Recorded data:

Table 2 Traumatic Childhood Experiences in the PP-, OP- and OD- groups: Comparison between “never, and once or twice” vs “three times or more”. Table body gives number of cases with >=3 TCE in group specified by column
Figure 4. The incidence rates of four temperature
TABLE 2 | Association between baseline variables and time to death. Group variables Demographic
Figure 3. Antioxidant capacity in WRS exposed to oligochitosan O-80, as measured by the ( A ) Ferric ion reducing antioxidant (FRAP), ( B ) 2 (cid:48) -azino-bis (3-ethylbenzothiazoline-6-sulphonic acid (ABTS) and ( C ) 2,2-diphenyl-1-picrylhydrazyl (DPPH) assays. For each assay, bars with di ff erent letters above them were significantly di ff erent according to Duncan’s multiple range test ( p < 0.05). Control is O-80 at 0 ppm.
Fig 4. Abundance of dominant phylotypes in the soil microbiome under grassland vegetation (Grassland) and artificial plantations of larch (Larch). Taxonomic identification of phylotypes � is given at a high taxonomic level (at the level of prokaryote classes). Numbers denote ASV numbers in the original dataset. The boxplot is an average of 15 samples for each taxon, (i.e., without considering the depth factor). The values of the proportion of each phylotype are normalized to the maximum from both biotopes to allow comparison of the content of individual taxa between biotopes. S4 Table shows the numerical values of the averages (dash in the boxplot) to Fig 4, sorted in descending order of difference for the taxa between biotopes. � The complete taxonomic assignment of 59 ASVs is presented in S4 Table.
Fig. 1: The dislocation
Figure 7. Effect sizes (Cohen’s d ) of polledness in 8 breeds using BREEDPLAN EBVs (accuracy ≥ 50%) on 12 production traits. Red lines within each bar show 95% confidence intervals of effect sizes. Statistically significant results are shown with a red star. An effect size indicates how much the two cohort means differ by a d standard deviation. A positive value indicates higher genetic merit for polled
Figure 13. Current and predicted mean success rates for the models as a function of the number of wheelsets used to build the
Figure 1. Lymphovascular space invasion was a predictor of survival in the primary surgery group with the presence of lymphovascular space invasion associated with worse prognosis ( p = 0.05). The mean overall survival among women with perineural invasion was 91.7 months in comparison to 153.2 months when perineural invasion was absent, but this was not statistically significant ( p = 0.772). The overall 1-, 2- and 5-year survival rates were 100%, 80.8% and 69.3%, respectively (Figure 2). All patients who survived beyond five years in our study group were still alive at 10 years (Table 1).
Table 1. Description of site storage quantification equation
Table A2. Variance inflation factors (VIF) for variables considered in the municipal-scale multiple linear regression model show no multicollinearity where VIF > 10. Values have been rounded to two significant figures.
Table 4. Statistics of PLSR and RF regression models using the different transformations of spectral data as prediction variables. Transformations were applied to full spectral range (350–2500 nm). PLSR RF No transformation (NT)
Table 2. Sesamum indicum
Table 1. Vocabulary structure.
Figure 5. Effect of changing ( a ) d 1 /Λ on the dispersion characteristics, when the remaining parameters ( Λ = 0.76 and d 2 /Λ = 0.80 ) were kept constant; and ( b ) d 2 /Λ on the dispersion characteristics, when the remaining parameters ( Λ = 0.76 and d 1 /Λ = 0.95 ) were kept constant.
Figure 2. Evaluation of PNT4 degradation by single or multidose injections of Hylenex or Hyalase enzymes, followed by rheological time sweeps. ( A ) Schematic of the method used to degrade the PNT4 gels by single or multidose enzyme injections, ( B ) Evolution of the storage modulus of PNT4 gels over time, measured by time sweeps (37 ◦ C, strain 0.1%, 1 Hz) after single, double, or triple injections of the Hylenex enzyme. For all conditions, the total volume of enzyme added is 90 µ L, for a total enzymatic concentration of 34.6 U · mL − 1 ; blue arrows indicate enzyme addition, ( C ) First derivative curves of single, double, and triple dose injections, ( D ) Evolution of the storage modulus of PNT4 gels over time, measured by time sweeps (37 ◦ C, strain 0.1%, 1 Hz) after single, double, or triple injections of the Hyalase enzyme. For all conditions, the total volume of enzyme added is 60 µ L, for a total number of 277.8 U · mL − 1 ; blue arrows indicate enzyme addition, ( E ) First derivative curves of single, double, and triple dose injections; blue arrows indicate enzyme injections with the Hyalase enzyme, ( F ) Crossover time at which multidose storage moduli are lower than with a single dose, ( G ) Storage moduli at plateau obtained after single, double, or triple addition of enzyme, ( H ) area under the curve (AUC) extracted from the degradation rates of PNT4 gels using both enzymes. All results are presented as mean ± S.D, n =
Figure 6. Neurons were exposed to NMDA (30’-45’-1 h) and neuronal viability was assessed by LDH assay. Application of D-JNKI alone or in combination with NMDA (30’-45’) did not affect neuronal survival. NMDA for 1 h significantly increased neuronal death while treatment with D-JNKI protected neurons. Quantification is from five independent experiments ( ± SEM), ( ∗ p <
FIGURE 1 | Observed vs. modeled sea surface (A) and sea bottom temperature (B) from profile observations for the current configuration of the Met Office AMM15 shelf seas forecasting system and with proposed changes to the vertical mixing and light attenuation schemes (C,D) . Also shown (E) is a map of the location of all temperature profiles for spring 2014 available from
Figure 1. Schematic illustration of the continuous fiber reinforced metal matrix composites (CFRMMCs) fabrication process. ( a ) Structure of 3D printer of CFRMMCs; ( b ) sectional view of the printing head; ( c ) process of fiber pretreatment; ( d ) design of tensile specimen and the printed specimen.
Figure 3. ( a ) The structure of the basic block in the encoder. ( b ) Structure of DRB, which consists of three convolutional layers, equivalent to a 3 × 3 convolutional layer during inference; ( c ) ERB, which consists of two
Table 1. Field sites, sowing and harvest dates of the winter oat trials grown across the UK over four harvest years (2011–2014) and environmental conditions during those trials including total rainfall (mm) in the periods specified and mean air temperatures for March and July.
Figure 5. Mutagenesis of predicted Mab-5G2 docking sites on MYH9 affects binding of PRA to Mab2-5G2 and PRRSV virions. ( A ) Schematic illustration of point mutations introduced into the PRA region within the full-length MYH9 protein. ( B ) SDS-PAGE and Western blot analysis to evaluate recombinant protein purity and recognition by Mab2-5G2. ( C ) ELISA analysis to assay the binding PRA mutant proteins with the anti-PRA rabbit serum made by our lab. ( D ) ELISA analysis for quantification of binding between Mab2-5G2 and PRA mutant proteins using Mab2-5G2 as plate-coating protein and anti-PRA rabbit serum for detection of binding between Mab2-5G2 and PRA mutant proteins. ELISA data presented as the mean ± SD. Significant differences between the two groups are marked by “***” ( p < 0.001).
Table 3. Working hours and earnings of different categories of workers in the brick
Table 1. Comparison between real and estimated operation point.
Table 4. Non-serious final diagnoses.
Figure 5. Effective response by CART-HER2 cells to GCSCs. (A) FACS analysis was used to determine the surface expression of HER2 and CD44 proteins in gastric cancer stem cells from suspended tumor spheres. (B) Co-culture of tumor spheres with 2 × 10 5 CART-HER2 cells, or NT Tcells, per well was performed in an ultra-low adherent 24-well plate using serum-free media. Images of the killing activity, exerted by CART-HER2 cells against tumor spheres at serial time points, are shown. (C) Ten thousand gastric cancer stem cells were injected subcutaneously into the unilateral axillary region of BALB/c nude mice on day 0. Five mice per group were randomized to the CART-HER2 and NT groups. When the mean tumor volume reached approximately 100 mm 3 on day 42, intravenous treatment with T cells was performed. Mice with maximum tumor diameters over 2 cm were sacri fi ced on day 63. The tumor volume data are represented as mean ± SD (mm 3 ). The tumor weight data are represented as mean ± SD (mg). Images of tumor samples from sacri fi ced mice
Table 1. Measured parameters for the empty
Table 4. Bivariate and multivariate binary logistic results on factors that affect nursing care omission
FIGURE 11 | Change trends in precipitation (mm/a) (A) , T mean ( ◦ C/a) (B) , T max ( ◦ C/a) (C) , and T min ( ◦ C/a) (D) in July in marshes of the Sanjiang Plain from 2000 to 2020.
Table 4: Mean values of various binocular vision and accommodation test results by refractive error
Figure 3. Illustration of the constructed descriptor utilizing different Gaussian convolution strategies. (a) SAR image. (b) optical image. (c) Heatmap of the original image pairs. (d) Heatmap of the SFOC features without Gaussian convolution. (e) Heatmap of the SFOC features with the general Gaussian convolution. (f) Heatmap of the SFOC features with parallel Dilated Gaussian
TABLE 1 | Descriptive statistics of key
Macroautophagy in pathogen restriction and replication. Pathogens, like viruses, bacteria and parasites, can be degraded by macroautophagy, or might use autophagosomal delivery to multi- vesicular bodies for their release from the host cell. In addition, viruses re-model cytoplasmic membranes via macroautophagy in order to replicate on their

[Your instructions]: Only the lines from the one containing "TABLE 1 | Descriptive statistics of key" through the final line of the data belong in the answer, repeated exactly.

[Reply]:
TABLE 1 | Descriptive statistics of key
Macroautophagy in pathogen restriction and replication. Pathogens, like viruses, bacteria and parasites, can be degraded by macroautophagy, or might use autophagosomal delivery to multi- vesicular bodies for their release from the host cell. In addition, viruses re-model cytoplasmic membranes via macroautophagy in order to replicate on their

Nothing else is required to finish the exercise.